:: Work request ::
The data that follows is to be copied exactly, with each image removed.

:: Source material ::
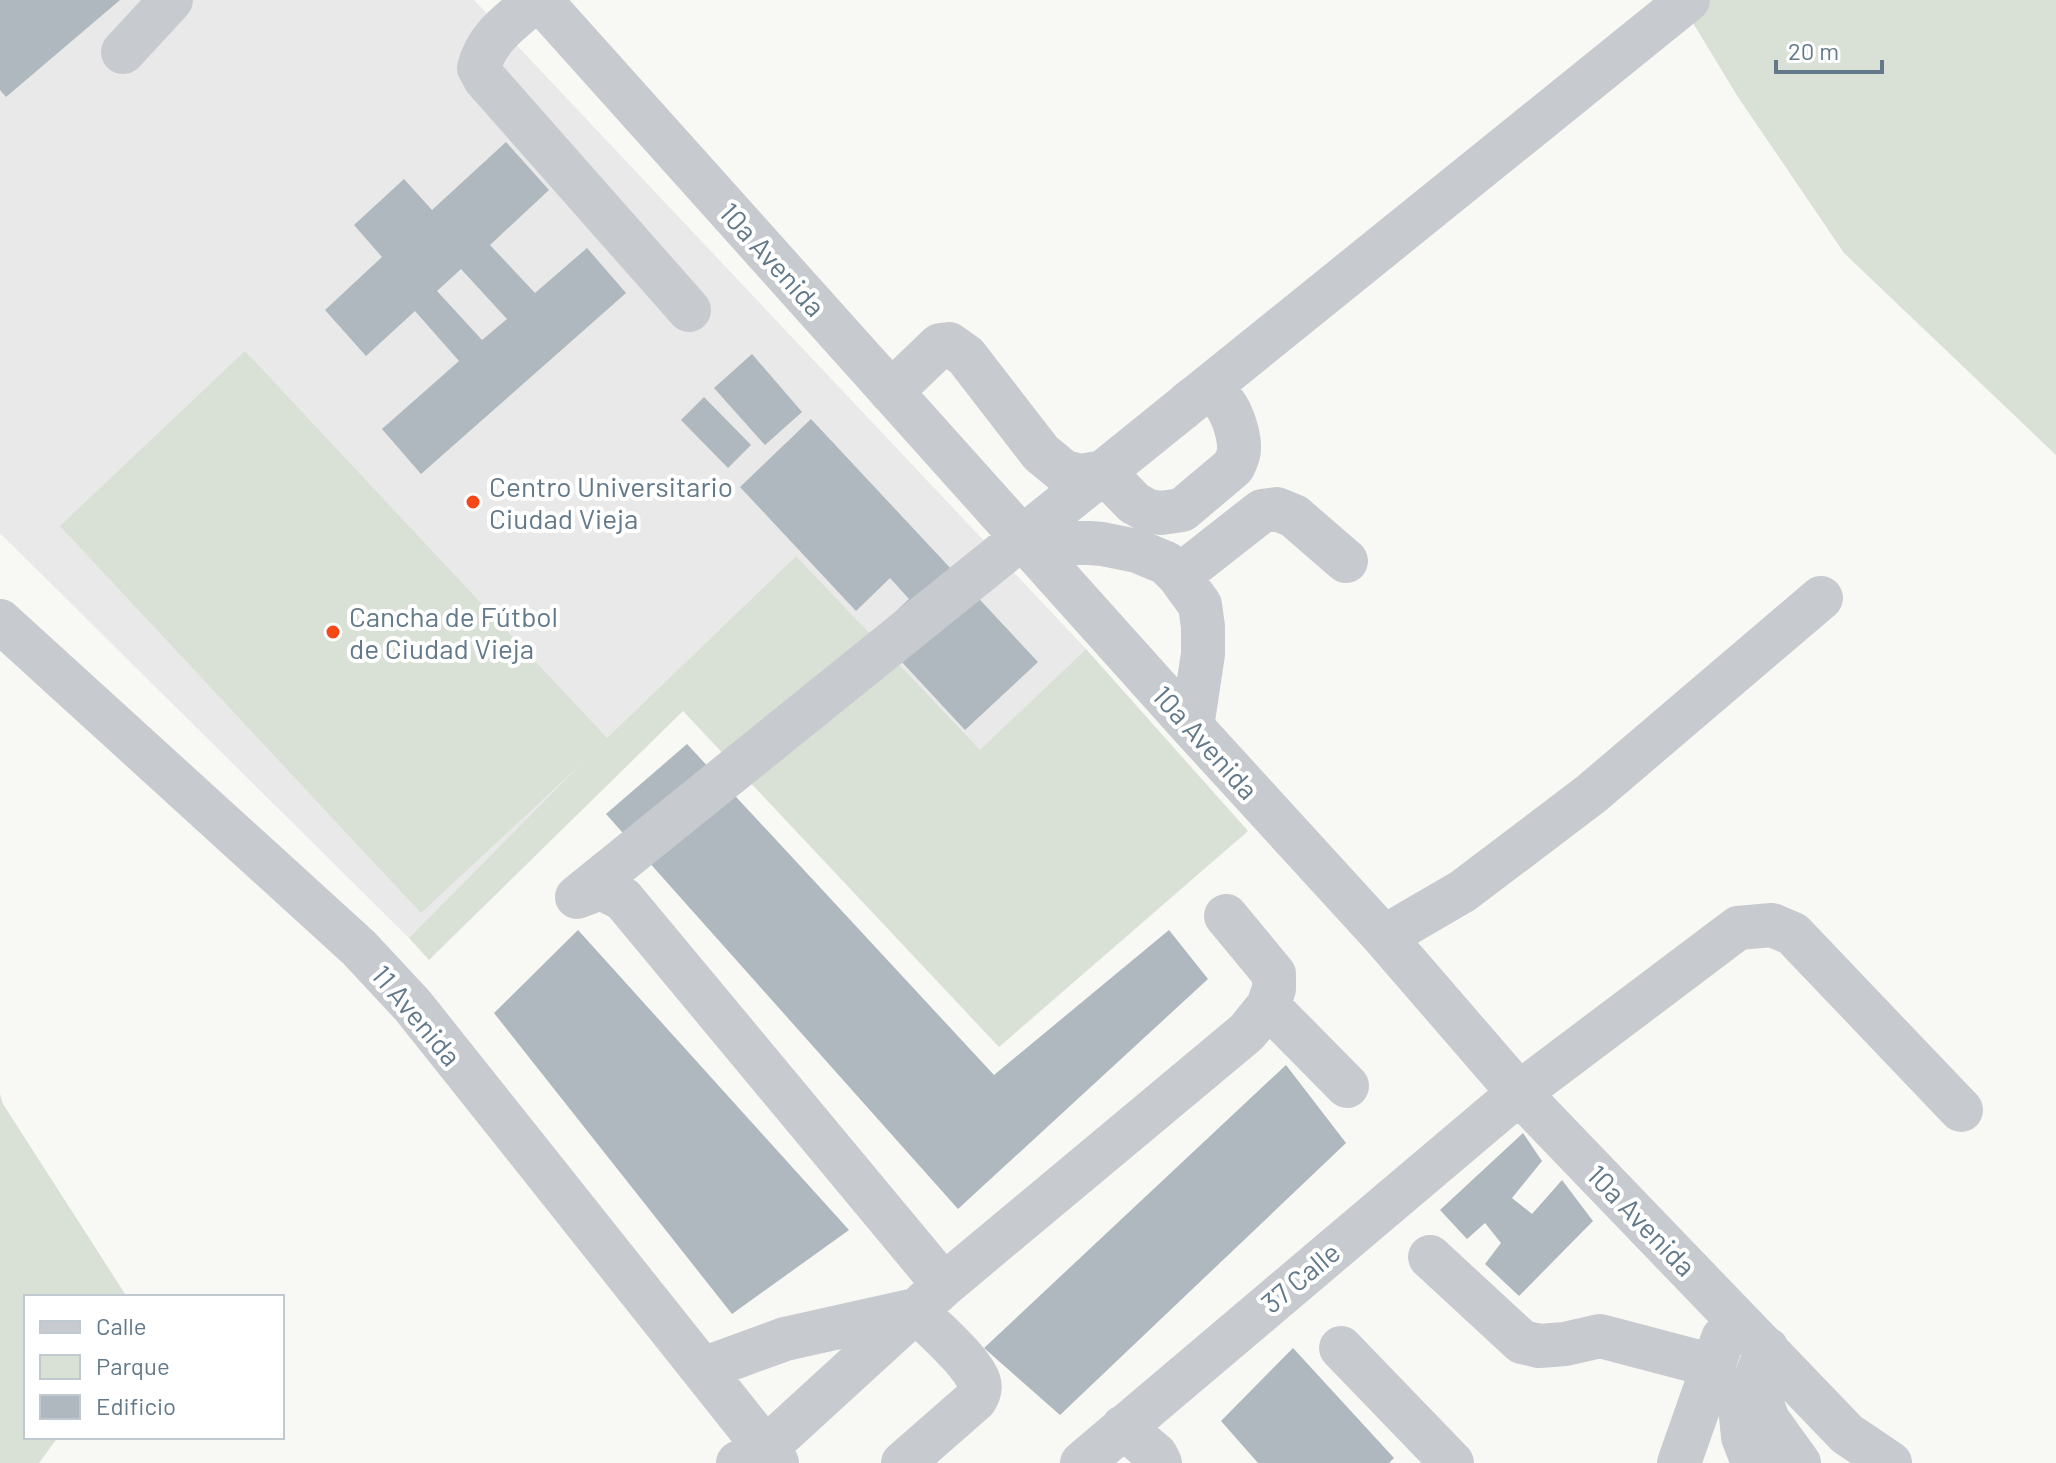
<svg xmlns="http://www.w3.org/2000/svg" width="2056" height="1463" font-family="Barlow,sans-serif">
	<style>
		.built { fill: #e8e9e8 }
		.green { fill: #d9e0d5 }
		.building { fill: #aeb8be; fill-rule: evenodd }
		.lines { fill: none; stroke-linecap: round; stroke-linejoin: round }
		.minor { stroke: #c7cbcf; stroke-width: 44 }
		.poi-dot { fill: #f64716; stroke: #fff; stroke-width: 3 }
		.labels { text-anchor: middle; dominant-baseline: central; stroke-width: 8; stroke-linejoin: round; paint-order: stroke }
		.street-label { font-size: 28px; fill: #637989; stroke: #fff }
		.poi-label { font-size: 28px; fill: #637989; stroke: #fff; text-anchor: start }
	</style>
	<rect width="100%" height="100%" fill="#f8f8f4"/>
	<path class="built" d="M0,0H474L1086,649L980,751L796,556L607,738L409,938L0,533Z"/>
	<path class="green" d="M1679,0H2056V455L1844,253L1738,97Z
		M245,351L607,738L796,556L980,750L1086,649L1248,831L999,1047L683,711L429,960L409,938L582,763L421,913L60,526Z
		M0,1094L3,1104L127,1297H26V1437H58L39,1463H0Z"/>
	<path class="building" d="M0,0H120L6,97L0,90Z
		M506,142L549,190L490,245L535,293L587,248L626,293L421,474L382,429L459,361L415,311L366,356L325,310L382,257L354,225L404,179L432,210ZM461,269L507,319L482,340L437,291Z
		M752,354L802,412L765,445L714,388Z
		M704,397L751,445L728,468L681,420Z
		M811,419L1038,662L965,730L874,632L909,599L890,578L856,611L740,487Z
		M687,744L994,1075L1169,930L1208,979L958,1209L606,814Z
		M578,930L849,1230L732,1314L494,1013Z
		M1286,1065L1346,1143L1060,1415L984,1348Z
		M1523,1133L1542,1161L1512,1198L1532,1214L1562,1180L1593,1221L1519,1296L1485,1264L1501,1243L1485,1223L1467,1239L1440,1210Z
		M1293,1348L1394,1458L1389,1463H1258L1221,1421Z"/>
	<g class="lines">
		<path class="minor" d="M536,0C513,20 486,37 479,68L485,79L689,310
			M540,0L1192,727L1384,937L1519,1093L1847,1434L1890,1463
			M123,52L171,0
			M891,392L940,345L949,344L966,356L1041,453L1064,472L1081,476L1104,472L1112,465
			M1104,472L1134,503L1148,511L1161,513L1182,510L1233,467C1236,461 1239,456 1239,449C1240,432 1226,386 1202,394C1195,396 1187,404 1182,409
			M1022,538L1102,544L1137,551L1166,563L1179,576L1200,605L1203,627V654L1192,727
			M1179,576L1262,511L1277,509L1294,516L1346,561
			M0,621L359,948L413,1006L777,1463
			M1384,937L1463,891L1591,794L1821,598
			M1268,1006L1347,1086
			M1430,1257L1522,1342L1539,1346L1565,1344L1600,1336L1714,1366
			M944,1285L623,899L601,888L577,897L1688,0
			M1341,1348L1452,1463
			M703,1369L785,1339L915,1310C932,1327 972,1361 979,1382C981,1389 979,1394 975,1400L903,1463
			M1754,1382L1768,1420L1799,1463
			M1123,1427L1156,1455L1160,1463
			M738,1463L766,1448L944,1285L1247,1032L1268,1006L1274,989V974L1226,916
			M1082,1463L1519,1093L1738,928L1772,925L1793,934L1961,1110
			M1679,1463L1723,1338
			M1757,1463L1750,1455L1743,1437L1741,1416L1767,1349"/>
	</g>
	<g class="poi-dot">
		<circle cx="473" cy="502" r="8"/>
		<circle cx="333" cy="632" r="8"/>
	</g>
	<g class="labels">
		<g class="street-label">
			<text transform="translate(773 259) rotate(48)">10a Avenida</text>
			<text transform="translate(1206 742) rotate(48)">10a Avenida</text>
			<text transform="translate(417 1015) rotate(50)">11 Avenida</text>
			<text transform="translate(1642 1220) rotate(46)">10a Avenida</text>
			<text transform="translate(1300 1277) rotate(-40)">37 Calle</text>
		</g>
		<g class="poi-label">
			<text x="489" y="486">Centro Universitario<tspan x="489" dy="32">Ciudad Vieja</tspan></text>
			<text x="349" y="616">Cancha de Fútbol<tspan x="349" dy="32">de Ciudad Vieja</tspan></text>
		</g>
	</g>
	<rect x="24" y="1295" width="260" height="144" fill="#ffffff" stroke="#c1c9d0" stroke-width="2"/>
	<rect x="40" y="1321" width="40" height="12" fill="#c7cbcf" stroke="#c1c9d0" stroke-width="2"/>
	<text x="96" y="1335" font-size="24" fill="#637989">Calle</text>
	<rect x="40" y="1355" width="40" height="24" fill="#d9e0d5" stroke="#c1c9d0" stroke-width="2"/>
	<text x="96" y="1375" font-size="24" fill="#637989">Parque</text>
	<rect x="40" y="1395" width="40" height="24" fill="#aeb8be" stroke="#c1c9d0" stroke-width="2"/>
	<text x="96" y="1415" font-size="24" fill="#637989">Edificio</text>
	<path d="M1776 60v12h106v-12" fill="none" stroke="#637989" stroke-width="4"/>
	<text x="1788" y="60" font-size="24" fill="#637989" stroke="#ffffff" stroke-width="6" paint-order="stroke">20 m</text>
</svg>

:: Written solution ::
<svg xmlns="http://www.w3.org/2000/svg" width="2056" height="1463" font-family="Barlow,sans-serif">
	<style>
		.built { fill: #e8e9e8 }
		.green { fill: #d9e0d5 }
		.building { fill: #aeb8be; fill-rule: evenodd }
		.lines { fill: none; stroke-linecap: round; stroke-linejoin: round }
		.minor { stroke: #c7cbcf; stroke-width: 44 }
		.poi-dot { fill: #f64716; stroke: #fff; stroke-width: 3 }
		.labels { text-anchor: middle; dominant-baseline: central; stroke-width: 8; stroke-linejoin: round; paint-order: stroke }
		.street-label { font-size: 28px; fill: #637989; stroke: #fff }
		.poi-label { font-size: 28px; fill: #637989; stroke: #fff; text-anchor: start }
	</style>
	<rect width="100%" height="100%" fill="#f8f8f4"/>
	<path class="built" d="M0,0H474L1086,649L980,751L796,556L607,738L409,938L0,533Z"/>
	<path class="green" d="M1679,0H2056V455L1844,253L1738,97Z
		M245,351L607,738L796,556L980,750L1086,649L1248,831L999,1047L683,711L429,960L409,938L582,763L421,913L60,526Z
		M0,1094L3,1104L127,1297H26V1437H58L39,1463H0Z"/>
	<path class="building" d="M0,0H120L6,97L0,90Z
		M506,142L549,190L490,245L535,293L587,248L626,293L421,474L382,429L459,361L415,311L366,356L325,310L382,257L354,225L404,179L432,210ZM461,269L507,319L482,340L437,291Z
		M752,354L802,412L765,445L714,388Z
		M704,397L751,445L728,468L681,420Z
		M811,419L1038,662L965,730L874,632L909,599L890,578L856,611L740,487Z
		M687,744L994,1075L1169,930L1208,979L958,1209L606,814Z
		M578,930L849,1230L732,1314L494,1013Z
		M1286,1065L1346,1143L1060,1415L984,1348Z
		M1523,1133L1542,1161L1512,1198L1532,1214L1562,1180L1593,1221L1519,1296L1485,1264L1501,1243L1485,1223L1467,1239L1440,1210Z
		M1293,1348L1394,1458L1389,1463H1258L1221,1421Z"/>
	<g class="lines">
		<path class="minor" d="M536,0C513,20 486,37 479,68L485,79L689,310
			M540,0L1192,727L1384,937L1519,1093L1847,1434L1890,1463
			M123,52L171,0
			M891,392L940,345L949,344L966,356L1041,453L1064,472L1081,476L1104,472L1112,465
			M1104,472L1134,503L1148,511L1161,513L1182,510L1233,467C1236,461 1239,456 1239,449C1240,432 1226,386 1202,394C1195,396 1187,404 1182,409
			M1022,538L1102,544L1137,551L1166,563L1179,576L1200,605L1203,627V654L1192,727
			M1179,576L1262,511L1277,509L1294,516L1346,561
			M0,621L359,948L413,1006L777,1463
			M1384,937L1463,891L1591,794L1821,598
			M1268,1006L1347,1086
			M1430,1257L1522,1342L1539,1346L1565,1344L1600,1336L1714,1366
			M944,1285L623,899L601,888L577,897L1688,0
			M1341,1348L1452,1463
			M703,1369L785,1339L915,1310C932,1327 972,1361 979,1382C981,1389 979,1394 975,1400L903,1463
			M1754,1382L1768,1420L1799,1463
			M1123,1427L1156,1455L1160,1463
			M738,1463L766,1448L944,1285L1247,1032L1268,1006L1274,989V974L1226,916
			M1082,1463L1519,1093L1738,928L1772,925L1793,934L1961,1110
			M1679,1463L1723,1338
			M1757,1463L1750,1455L1743,1437L1741,1416L1767,1349"/>
	</g>
	<g class="poi-dot">
		<circle cx="473" cy="502" r="8"/>
		<circle cx="333" cy="632" r="8"/>
	</g>
	<g class="labels">
		<g class="street-label">
			<text transform="translate(773 259) rotate(48)">10a Avenida</text>
			<text transform="translate(1206 742) rotate(48)">10a Avenida</text>
			<text transform="translate(417 1015) rotate(50)">11 Avenida</text>
			<text transform="translate(1642 1220) rotate(46)">10a Avenida</text>
			<text transform="translate(1300 1277) rotate(-40)">37 Calle</text>
		</g>
		<g class="poi-label">
			<text x="489" y="486">Centro Universitario<tspan x="489" dy="32">Ciudad Vieja</tspan></text>
			<text x="349" y="616">Cancha de Fútbol<tspan x="349" dy="32">de Ciudad Vieja</tspan></text>
		</g>
	</g>
	<rect x="24" y="1295" width="260" height="144" fill="#ffffff" stroke="#c1c9d0" stroke-width="2"/>
	<rect x="40" y="1321" width="40" height="12" fill="#c7cbcf" stroke="#c1c9d0" stroke-width="2"/>
	<text x="96" y="1335" font-size="24" fill="#637989">Calle</text>
	<rect x="40" y="1355" width="40" height="24" fill="#d9e0d5" stroke="#c1c9d0" stroke-width="2"/>
	<text x="96" y="1375" font-size="24" fill="#637989">Parque</text>
	<rect x="40" y="1395" width="40" height="24" fill="#aeb8be" stroke="#c1c9d0" stroke-width="2"/>
	<text x="96" y="1415" font-size="24" fill="#637989">Edificio</text>
	<path d="M1776 60v12h106v-12" fill="none" stroke="#637989" stroke-width="4"/>
	<text x="1788" y="60" font-size="24" fill="#637989" stroke="#ffffff" stroke-width="6" paint-order="stroke">20 m</text>
</svg>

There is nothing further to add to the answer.